I need every line that includes the word "center" copied from the material.

-------- Extracted records --------

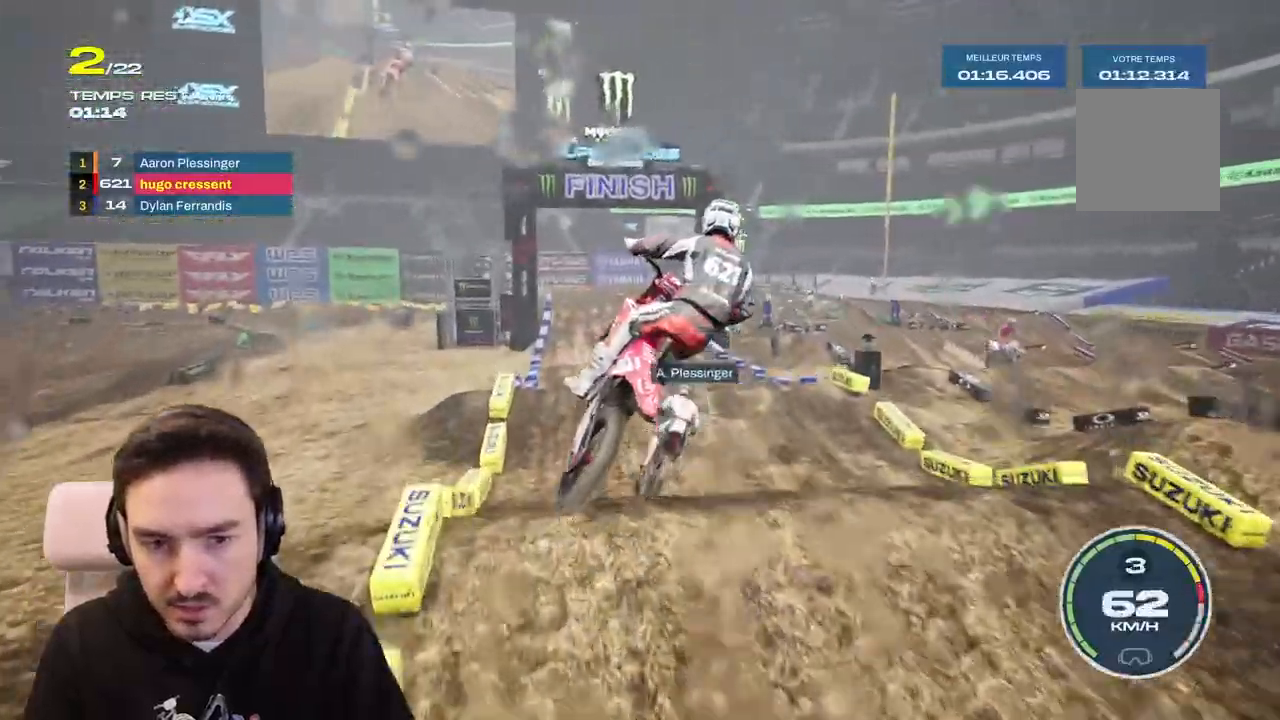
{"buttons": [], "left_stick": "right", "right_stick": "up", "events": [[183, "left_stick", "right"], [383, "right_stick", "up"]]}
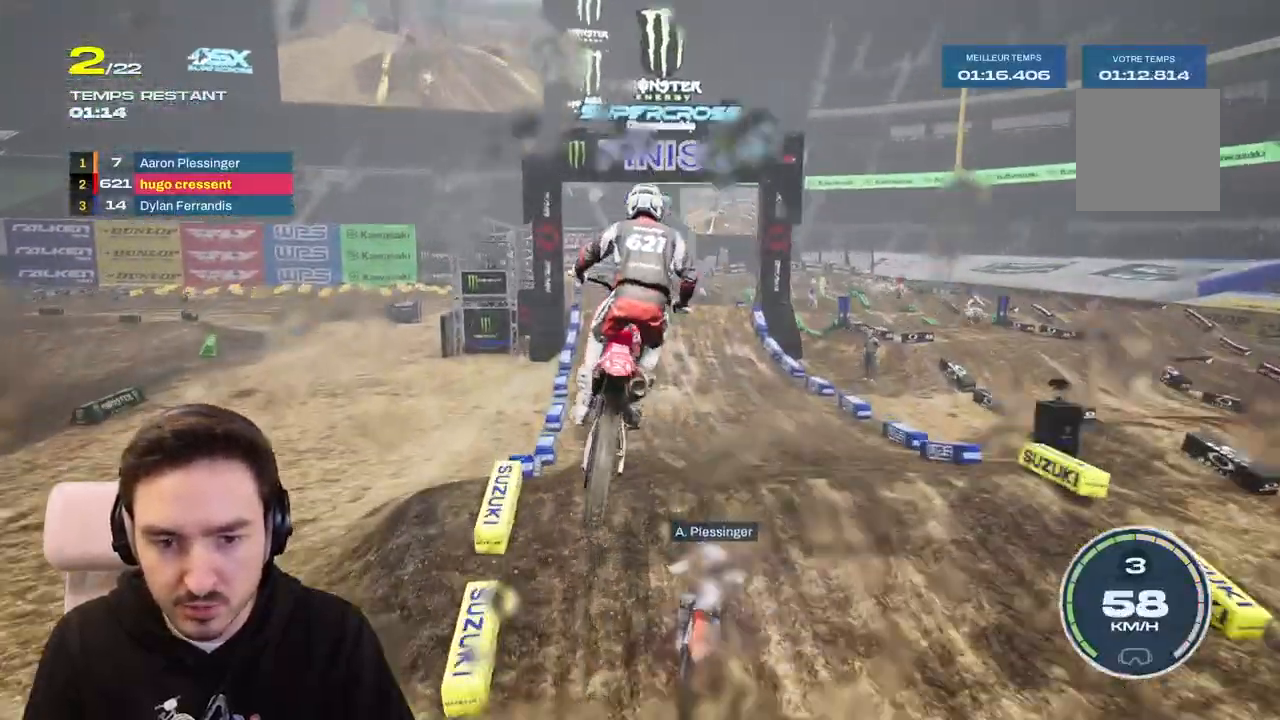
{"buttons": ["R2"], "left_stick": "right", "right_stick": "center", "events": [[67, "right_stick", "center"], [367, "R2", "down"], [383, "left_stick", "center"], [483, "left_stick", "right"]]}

--------
-------- Extracted records --------

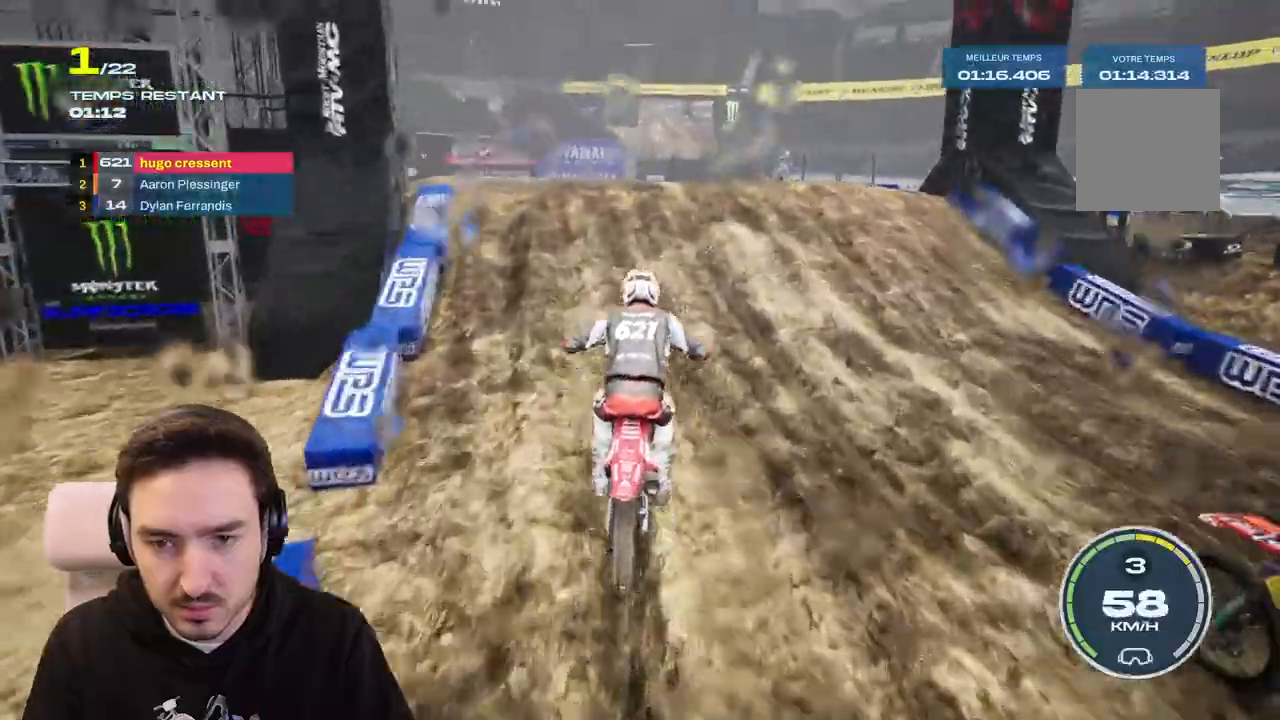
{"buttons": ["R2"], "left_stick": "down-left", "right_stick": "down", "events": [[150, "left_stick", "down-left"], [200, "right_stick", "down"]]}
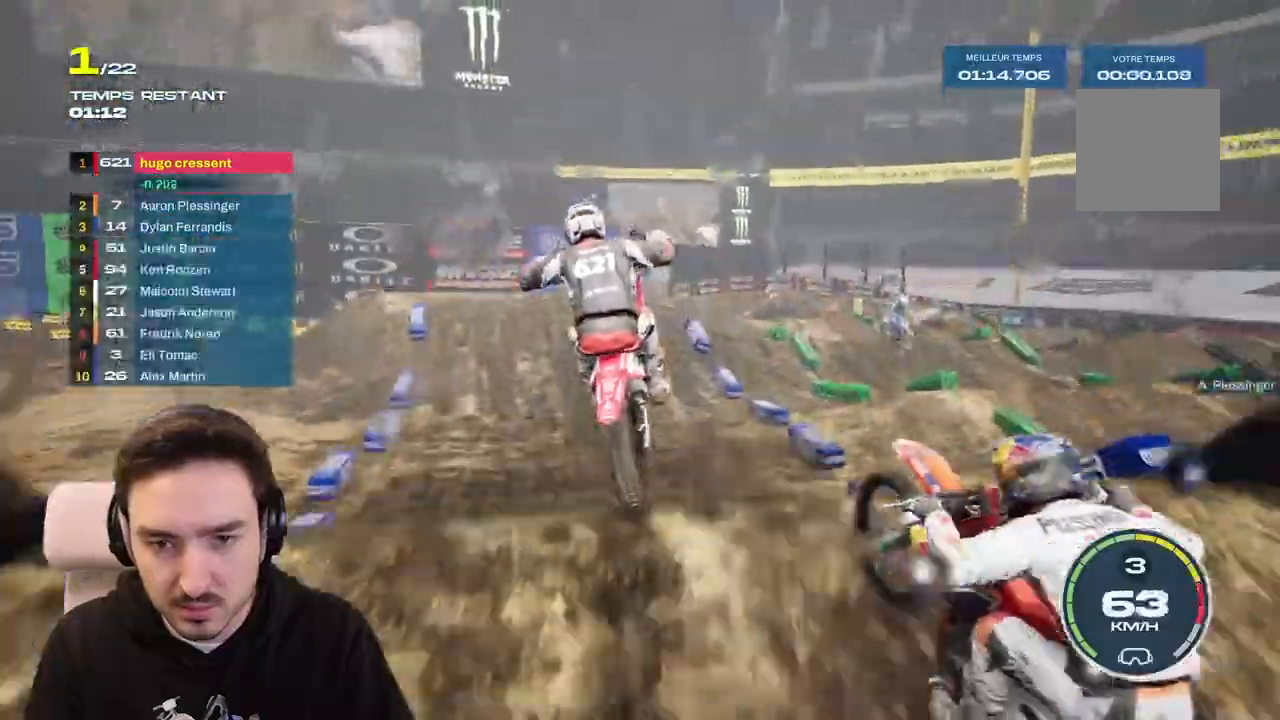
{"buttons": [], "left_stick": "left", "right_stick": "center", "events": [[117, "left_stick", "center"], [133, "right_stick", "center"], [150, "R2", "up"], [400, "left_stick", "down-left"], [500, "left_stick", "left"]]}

--------

Response to this exercise:
{"buttons": ["R2"], "left_stick": "right", "right_stick": "center", "events": [[67, "right_stick", "center"], [367, "R2", "down"], [383, "left_stick", "center"], [483, "left_stick", "right"]]}
{"buttons": [], "left_stick": "left", "right_stick": "center", "events": [[117, "left_stick", "center"], [133, "right_stick", "center"], [150, "R2", "up"], [400, "left_stick", "down-left"], [500, "left_stick", "left"]]}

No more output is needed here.